I remember when my uncle showed me his Sony mavica. You could just take pictures, take out the disk and put in it your computer and the files where there. Viewing your own pictures on a pc was almost magical, as until digital cameras became common digital pictures were just pretty rare (I only had some stock pictures that came with software). Funny thing I still prefer the "put card from camera in computer" method to transfer pictures with my DSLR
A silly floppy trick that can sometimes confuse people:
1. Hold a floppy disk up by the edges.
2. Stick your finger through the center hole, so that the side of your finger is resting on the edge of the hole.
3. Start moving your finger clockwise around the edge of the hole, which should cause the disk to rotate within the sleeve.

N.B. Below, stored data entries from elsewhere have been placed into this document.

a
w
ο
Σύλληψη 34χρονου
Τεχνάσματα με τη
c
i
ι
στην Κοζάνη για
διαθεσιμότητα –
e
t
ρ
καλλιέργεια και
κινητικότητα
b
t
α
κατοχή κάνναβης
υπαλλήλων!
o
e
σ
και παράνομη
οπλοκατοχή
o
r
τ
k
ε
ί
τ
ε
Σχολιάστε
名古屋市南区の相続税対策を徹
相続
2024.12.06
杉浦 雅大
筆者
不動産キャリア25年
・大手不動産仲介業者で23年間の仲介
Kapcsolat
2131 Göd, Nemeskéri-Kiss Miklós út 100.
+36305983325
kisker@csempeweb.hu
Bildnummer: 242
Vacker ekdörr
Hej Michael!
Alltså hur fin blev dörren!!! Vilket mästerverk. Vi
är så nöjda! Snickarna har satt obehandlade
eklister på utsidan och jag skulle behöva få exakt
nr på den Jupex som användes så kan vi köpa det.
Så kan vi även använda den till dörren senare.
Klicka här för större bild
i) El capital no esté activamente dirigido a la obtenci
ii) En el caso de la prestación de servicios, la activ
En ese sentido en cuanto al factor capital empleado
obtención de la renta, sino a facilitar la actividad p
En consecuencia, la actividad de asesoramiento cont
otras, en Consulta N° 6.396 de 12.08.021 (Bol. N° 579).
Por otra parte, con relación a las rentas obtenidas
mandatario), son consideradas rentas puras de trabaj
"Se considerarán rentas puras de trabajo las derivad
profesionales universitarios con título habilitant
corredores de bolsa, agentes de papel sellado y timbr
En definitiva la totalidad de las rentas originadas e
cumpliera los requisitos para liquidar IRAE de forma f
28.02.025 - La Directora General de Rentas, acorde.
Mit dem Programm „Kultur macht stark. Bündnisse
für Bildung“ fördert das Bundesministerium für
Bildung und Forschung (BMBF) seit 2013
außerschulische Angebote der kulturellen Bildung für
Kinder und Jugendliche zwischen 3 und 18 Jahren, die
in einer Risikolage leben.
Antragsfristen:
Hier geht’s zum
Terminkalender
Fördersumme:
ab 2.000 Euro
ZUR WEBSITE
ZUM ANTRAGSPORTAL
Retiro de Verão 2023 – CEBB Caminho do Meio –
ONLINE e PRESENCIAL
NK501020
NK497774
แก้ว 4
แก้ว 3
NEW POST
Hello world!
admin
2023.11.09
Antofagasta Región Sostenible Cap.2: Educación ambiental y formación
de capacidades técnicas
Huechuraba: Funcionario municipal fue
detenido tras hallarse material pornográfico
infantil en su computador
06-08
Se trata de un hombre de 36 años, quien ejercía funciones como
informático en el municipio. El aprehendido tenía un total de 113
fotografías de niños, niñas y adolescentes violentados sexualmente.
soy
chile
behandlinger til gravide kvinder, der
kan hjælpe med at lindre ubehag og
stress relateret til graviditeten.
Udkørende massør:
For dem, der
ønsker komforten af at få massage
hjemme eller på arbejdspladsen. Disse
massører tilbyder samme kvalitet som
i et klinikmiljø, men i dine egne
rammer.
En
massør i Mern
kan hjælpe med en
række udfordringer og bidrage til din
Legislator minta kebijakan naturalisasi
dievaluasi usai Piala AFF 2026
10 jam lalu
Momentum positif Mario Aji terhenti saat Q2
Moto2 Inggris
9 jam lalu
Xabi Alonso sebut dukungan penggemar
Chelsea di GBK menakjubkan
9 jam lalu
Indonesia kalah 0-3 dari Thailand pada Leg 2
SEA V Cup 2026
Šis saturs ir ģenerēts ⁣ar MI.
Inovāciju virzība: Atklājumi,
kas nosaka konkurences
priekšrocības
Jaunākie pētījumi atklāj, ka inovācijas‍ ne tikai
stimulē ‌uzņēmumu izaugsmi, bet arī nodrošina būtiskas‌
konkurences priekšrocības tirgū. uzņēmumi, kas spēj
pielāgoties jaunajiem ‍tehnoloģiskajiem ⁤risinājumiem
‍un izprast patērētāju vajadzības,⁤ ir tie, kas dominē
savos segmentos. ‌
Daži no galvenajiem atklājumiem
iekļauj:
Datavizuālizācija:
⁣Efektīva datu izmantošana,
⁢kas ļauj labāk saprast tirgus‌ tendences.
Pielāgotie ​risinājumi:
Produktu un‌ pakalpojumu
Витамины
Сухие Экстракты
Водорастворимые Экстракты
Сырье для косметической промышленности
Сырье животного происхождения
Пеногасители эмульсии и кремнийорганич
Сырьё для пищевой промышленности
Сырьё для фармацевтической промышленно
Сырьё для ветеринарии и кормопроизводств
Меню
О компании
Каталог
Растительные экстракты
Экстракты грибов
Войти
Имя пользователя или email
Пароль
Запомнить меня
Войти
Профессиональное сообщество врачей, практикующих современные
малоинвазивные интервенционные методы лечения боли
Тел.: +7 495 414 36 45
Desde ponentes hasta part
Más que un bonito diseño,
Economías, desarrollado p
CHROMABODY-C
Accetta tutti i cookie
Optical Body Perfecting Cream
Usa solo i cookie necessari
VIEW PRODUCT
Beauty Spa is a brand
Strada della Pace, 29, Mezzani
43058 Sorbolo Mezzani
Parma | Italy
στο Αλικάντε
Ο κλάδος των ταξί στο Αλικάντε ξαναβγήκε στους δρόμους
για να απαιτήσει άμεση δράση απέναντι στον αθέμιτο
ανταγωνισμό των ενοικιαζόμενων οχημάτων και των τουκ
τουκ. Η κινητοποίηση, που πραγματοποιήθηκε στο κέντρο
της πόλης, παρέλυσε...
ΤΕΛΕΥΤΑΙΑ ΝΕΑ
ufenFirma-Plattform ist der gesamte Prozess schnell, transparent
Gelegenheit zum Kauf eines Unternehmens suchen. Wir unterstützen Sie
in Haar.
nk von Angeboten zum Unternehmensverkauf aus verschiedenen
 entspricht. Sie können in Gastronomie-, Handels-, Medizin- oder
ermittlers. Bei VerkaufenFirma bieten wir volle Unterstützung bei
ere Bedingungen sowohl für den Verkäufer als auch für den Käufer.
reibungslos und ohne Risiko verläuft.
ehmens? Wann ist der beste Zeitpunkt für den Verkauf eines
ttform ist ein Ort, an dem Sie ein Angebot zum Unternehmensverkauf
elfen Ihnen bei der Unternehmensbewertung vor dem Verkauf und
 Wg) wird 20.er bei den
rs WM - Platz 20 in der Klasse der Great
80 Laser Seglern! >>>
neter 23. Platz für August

4. Watch the index hole in the sleeve. As your finger motion causes the disk to rotate in the sleeve, you should eventually see the index hole in the disk pass by the index hole in the sleeve.
5. From the motion of the index hole, you will see that the disk is rotating counterclockwise! But you are moving your finger clockwise--so what is going on?
There's some wiggle room in the floppy so when you move your finger around the hole like that it's pushing the disk to the edges of the casing. So to help see what's happening here, imagine the casing is 10x10in, the disk is 5x5in, and the hole in the casing is 3in circle. If you're moving your finger clockwise starting by pushing your finger up, the center of the disk is centered with the casing. Move your finger to the right and the disk rolls on the top edge for a bit (spinning counter-clockwise) before you start coming around the inner circle and the disk comes off the top edge and to the side edge.
As you are moving your finger clockwise, the disk is pressing against the edges causing it to roll counter-clockwise.
The article isn't specific on what the floppy disks have been replaced with other than "a highly secure solid-state digital storage solution". Would this meet milspecs for reliability and redundancy in an event where either the reader or storage medium are damaged, possibly to radioactive decay?
I'd been under the impression that magnetic storage was less sensitive to bit-flips or data degradation more than modern storage technologies like flash drives.
What I had found showed less reliability over time because economics of scale reduced manufacturing costs and thus price of 3.5" and 5.25" ones, where some said that 8" disks were extremely reliable. My thoughts were that well-made disks could have a lifetime comparable to that of LTO storage.
They were reliable prior to 1994, reliable for good brands in 1994, and unreliable after 1994.
A few years later, the floppy drives became terrible too. Every computer was expected to have a floppy drive, but the drives were seldom used, so the quality was cut for price competition.
Presumably you’d want to look for a comparison in the context of the state’s needs. Googling for floppy disk reliability won’t tell you much by itself.
> “This replacement effort exponentially increased message storage capacity and operator response times for critical nuclear command and control message receipt and processing.”
Glad to know operator response times have exponentially increased!
It was the only system the general public knew of. It being the only system left is a bit of a question of how much you believe, it's not like people get tours of modern launch control centers to check.
Because you're in private mode? You can still read the text of the article, as it's briefly displayed before being obscured. While the full text is visible there is enough time to do an alt-A (select all) clt-C (copy) key sequence, then at your leisure paste into your favourite text editor and read.
There is a 5/month limit stored in your browser as a cookie and checked by some javascript. If you haven't read 5 articles yet in that browser, or you have scripts or cookies disabled, that'd be why.
I work in na multicloud SaaS, on Azure. Colleagues tease me. They actually bought me a blue floppy disk labeled "Azure - important!". I even have a Jira ticket somewhere, assigned to me "Uninstall floppy drive".